Com 3,8 milhões de crianças e jovens fora da escola e
padrões de ensino muito ruins, o Brasil terá muita dificuldade para se
manter entre as maiores e mais prósperas economias, diante de
competidores empenhados em investir seriamente em boa educação, ciência e
tecnologia. Para dezenas de milhões de pessoas, o atraso educacional
continuará limitando o acesso a empregos modernos e a padrões de
bem-estar comparáveis com aqueles alcançados há muito tempo nas
sociedades mais desenvolvidas. Mesmo a criação de vagas será
dificultada, porque as empresas perderão espaço - como já vêm perdendo -
para indústrias mais eficientes, mais equipadas com tecnologia e
operadas por pessoal qualificado. Oportunidades de emprego são
oportunidades de bem-estar e de vida melhor para o trabalhador e sua
família.
Más políticas para a educação põem em risco esses valores e ainda
condenam os indivíduos, por seu despreparo, a uma cidadania muito
rudimentar. Não há como evitar pensamentos pessimistas depois de
conhecer o último relatório do movimento Todos pela Educação, divulgado
nessa terça-feira. O relatório confirma, com dados assustadores, as
piores avaliações das políticas educacionais seguidas nos últimos nove
anos - marcadas por prioridades erradas e orientadas por interesses
populistas.
A partir de 2003 o governo federal deu ênfase à criação de faculdades
e à ampliação do acesso ao chamado ensino superior, negligenciando a
formação básica das crianças e jovens e menosprezando a formação
técnica. Só recentemente as autoridades federais passaram a dar atenção
ao ensino profissionalizante.
Por muito tempo ficaram concentradas no alvo errado, enquanto os
maiores problemas estão nos níveis fundamental e médio. A progressão dos
estudantes já se afunila perigosamente antes do acesso às faculdades.
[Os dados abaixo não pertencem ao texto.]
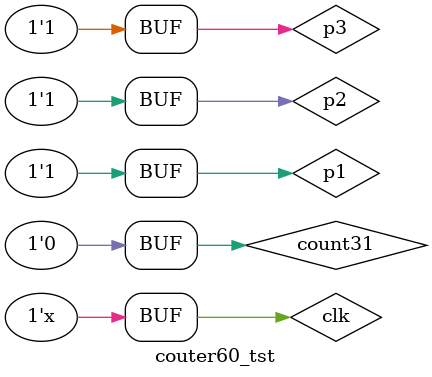
<source format=v>
`timescale 1ns / 1ps



module couter60_tst();
    reg p1;
    reg p2;
    reg p3;
    reg count31;
    reg clk;
    wire [2:0] index;
    wire mark;
    
    initial begin
        clk=0;
        p1=0;
        p2=0;
        p3=0;
        count31=0;
        // ³õÊ¼»¯, ºóÀ´·ÂÕæÊý¾Ý´«Êä¹ý³Ì
        #500 count31=1;
        #500 count31=0;
        #100 p1=1;
        #200 p2=1;
        #300 p3=1;
        #500 p1=0;p2=0;p3=0;
        #5000 count31=1;
        #500 count31=0;
        #100 p2=1;
        #200 p1=1;
        #300 p3=1;
    end
    
    always begin
        #50
        clk<=~clk;
    end
    
    
    
     CtrlLogic cl(  //¿´¿´Ë­ÏÈÇÀµ½
           .p1(p1),
           .p2(p2),
           .p3(p3),
           .h0(count31),
           .clk(clk),
           .index(index),
           .marked(mark)
           );


endmodule

</source>
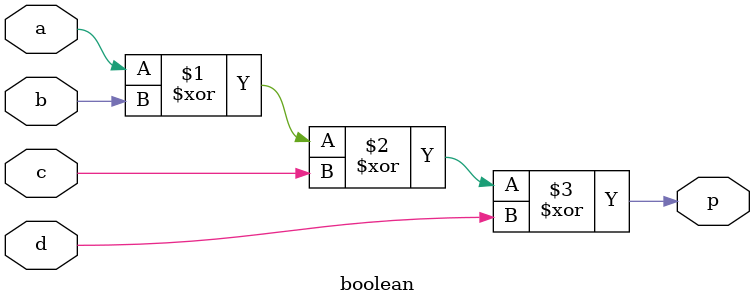
<source format=v>
`timescale 1ns / 1ps

module boolean(
    input a,
    input b,
    input c,
    input d,
    output p
    );
assign p = a^b^c^d;

endmodule

</source>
Segundo o relatório, em apenas 35 cidades - 0,6% do total - 50% ou mais
dos estudantes têm conhecimentos matemáticos adequados à sua série. No
caso da língua portuguesa, aqueles 50% ou mais foram encontrados em
apenas 67 municípios.
Criada como entidade não governamental em 2006, a organização Todos
pela Educação definiu metas finais e intermediárias para o período até
2022. Talvez fosse mais apropriado falar de "marcos desejáveis", já que a
fixação de metas deve caber a quem dispõe dos instrumentos e dos
poderes para a formulação de políticas. O confronto dos dados efetivos
com esses marcos - nenhum deles muito ambicioso - permite uma avaliação
dos avanços, em geral muito modestos, da atividade educacional
brasileira. O quadro é constrangedor.
Em 2010, 80% ou mais das crianças no final do terceiro ano
fundamental deveriam dominar a leitura, a escrita e as operações
matemáticas básicas. No caso da escrita, 53,3% alcançaram o padrão
desejado. No da leitura, 56,1%. No da matemática, 42,8%.
As porcentagens melhoram, em algumas séries mais altas, mas, em
contrapartida, há um sensível afunilamento. Só 50% dos jovens com até 19
anos concluem o ensino médio. Destes, apenas 11% aprenderam o mínimo
previsto de matemática. Não tem muito sentido prático alargar as portas
de acesso às faculdades, como fez o governo durante vários anos, quando
poucos estão preparados para enfrentar um bom ensino universitário.
Não há, neste momento, grandes perspectivas de melhora. Porque a
legislação do ensino médio continua desastrosa, como deixaram bem claro,
em artigo publicado no Estado de ontem, os especialistas João Batista
A. Oliveira, Simon Schwartzman e Cláudio de Moura Castro, analisando a
Resolução 2 do Conselho Nacional de Ensino, publicada em 30/1/2012, que
"alarga o fosso que existe entre as elites brasileiras e o mundo das
pessoas que dependem de suas decisões".
Além disso, a vertente profissionalizante do ensino médio é oferecida
não como alternativa real, mas como um caminho mais trabalhoso, com
adição de 800 horas ao currículo. Diante desse quadro, as inovações
propostas pelo governo - como a distribuição de tablets aos professores -
parecem piadas de mau gosto. Engenhocas podem ser muito úteis, mas
nenhuma pode produzir o milagre de tornar eficiente um sistema
fundamentalmente mal concebido e orientado.
Fonte: O Estado de S.Paulo, Publicação do Dia 10 de fevereiro de 2012.